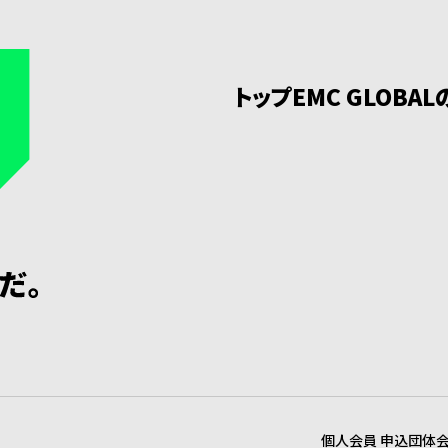
トップ
EMC GLOBA
個人会員 申込
団体会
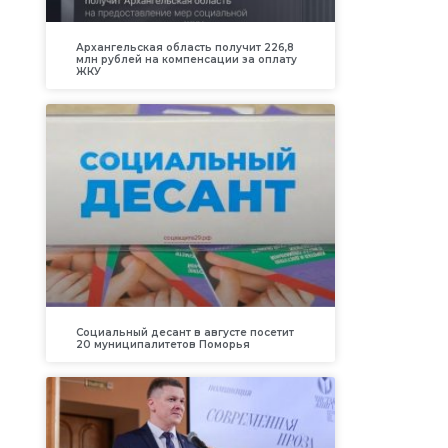
Архангельская область получит 226,8
млн рублей на компенсации за оплату
ЖКУ
Социальный десант в августе посетит
20 муниципалитетов Поморья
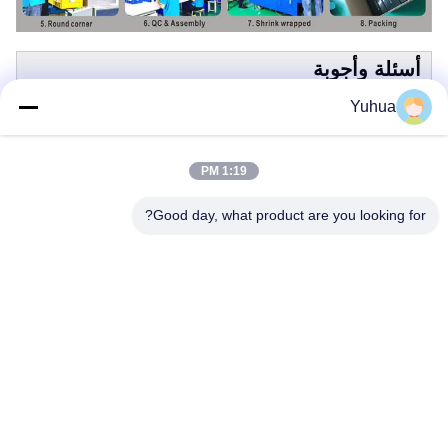
أسئلة وأجوبة
1هل أنت مصنع بطاقات اللعب أم شركة تجارية؟
Yuhua
ج: نحن واحد من أفضل مصانع بطاقات اللعب في آسيا لأكثر من
10 سنوات، وتقع في قوانغتشو في الصين،مع أكثر من 100
1:19 PM
موظف ومحركات طباعة / صبغة / تصنيف بطاقات / قطع / تعبئة
متقدمة هنا.
Good day, what product are you looking for?
2.
كيفية وضع طلب؟
الجواب: الاستفسار - السعر المذكور - الطلب مؤكد - الودائع
مدفوعة - الإنتاج الجماعي بدأ - المدفوعات المتبقية - التسليم
3هل يمكنك تقديم قوالب للتصميم؟ ما هي أنواع التنسيق
المقبولة؟
ج: نعم، سيتم إرسال قوالب البطاقات والتغليف إذا لزم الأمر،
عادةً ما تتوفر ملفات مصدر AI، PDF، CDR، PSD مع 300 dpi.
4أيمكنك مساعدتنا في التصميم؟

________________

### What to work on
Write out the lines above as a JSON list of strings, with one string for each line and no entries for blank lines. Do not include the pictures.

### Answer area
[
  "トップ",
  "EMC GLOBA",
  "個人会員 申込",
  "団体会",
  "Архангельская область получит 226,8",
  "млн рублей на компенсации за оплату",
  "ЖКУ",
  "Социальный десант в августе посетит",
  "20 муниципалитетов Поморья",
  "أسئلة وأجوبة",
  "1هل أنت مصنع بطاقات اللعب أم شركة تجارية؟",
  "Yuhua",
  "ج: نحن واحد من أفضل مصانع بطاقات اللعب في آسيا لأكثر من",
  "10 سنوات، وتقع في قوانغتشو في الصين،مع أكثر من 100",
  "1:19 PM",
  "موظف ومحركات طباعة / صبغة / تصنيف بطاقات / قطع / تعبئة",
  "متقدمة هنا.",
  "Good day, what product are you looking for?",
  "2.",
  "كيفية وضع طلب؟",
  "الجواب: الاستفسار - السعر المذكور - الطلب مؤكد - الودائع",
  "مدفوعة - الإنتاج الجماعي بدأ - المدفوعات المتبقية - التسليم",
  "3هل يمكنك تقديم قوالب للتصميم؟ ما هي أنواع التنسيق",
  "المقبولة؟",
  "ج: نعم، سيتم إرسال قوالب البطاقات والتغليف إذا لزم الأمر،",
  "عادةً ما تتوفر ملفات مصدر AI، PDF، CDR، PSD مع 300 dpi.",
  "4أيمكنك مساعدتنا في التصميم؟"
]